» WHAT IS NEEDED
Transcribe, without alteration, only the lines from the one containing "présente bien pour" through the last line of the material, both ends included.

» GIVEN DATA
= Beginning of Section =

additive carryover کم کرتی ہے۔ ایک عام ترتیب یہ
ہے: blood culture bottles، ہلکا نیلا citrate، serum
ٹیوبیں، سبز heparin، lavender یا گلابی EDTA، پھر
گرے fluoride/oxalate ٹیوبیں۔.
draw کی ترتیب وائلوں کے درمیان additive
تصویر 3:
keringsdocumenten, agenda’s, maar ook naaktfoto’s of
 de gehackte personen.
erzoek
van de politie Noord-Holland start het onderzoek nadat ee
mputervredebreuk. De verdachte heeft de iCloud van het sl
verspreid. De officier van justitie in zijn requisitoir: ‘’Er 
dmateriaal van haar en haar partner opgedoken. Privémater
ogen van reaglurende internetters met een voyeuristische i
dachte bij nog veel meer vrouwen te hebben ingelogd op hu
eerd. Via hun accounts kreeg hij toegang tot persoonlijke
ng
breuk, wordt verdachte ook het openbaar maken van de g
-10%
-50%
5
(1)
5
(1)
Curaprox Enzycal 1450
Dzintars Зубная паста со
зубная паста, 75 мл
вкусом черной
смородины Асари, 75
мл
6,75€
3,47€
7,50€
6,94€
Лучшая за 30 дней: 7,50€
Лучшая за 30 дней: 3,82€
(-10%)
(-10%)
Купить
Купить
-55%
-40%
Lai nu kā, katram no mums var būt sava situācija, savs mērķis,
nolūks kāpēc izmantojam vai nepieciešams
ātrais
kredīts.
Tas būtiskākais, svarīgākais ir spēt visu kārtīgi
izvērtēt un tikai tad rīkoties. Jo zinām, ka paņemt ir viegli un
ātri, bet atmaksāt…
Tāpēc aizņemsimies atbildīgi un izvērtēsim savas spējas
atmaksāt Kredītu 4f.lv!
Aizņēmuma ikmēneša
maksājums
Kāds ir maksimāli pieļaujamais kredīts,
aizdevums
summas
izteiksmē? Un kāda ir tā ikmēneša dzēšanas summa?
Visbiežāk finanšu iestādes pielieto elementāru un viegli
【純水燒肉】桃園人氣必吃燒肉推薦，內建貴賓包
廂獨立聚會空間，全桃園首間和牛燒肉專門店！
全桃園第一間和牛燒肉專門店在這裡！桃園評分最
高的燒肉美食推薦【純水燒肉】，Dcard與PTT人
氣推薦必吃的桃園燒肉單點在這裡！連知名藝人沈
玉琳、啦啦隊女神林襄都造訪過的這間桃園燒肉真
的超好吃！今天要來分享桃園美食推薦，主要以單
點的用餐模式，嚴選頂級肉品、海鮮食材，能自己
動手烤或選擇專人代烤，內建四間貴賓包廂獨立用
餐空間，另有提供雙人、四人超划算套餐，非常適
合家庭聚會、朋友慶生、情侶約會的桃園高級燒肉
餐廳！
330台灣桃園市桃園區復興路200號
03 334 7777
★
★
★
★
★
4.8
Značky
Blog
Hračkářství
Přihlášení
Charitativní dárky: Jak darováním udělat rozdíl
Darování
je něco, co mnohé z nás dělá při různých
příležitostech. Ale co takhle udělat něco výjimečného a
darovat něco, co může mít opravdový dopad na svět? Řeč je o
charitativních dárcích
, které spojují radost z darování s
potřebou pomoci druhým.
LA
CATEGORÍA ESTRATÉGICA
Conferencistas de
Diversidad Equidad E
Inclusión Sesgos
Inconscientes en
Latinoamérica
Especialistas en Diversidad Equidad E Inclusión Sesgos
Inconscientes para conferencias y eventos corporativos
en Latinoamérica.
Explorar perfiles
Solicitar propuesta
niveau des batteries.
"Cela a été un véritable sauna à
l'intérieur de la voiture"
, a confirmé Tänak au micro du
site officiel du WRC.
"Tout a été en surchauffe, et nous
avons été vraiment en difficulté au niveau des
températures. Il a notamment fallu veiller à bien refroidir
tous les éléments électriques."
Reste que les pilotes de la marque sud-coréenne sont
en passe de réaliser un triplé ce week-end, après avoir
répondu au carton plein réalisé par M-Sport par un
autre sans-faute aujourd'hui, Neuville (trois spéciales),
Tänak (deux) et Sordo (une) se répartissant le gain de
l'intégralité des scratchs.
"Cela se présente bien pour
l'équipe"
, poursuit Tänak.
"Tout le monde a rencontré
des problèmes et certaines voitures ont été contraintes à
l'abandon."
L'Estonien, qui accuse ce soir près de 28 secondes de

= End of Section =

» SOLUTION TO THE EXERCISE
"Cela se présente bien pour
l'équipe"
, poursuit Tänak.
"Tout le monde a rencontré
des problèmes et certaines voitures ont été contraintes à
l'abandon."
L'Estonien, qui accuse ce soir près de 28 secondes de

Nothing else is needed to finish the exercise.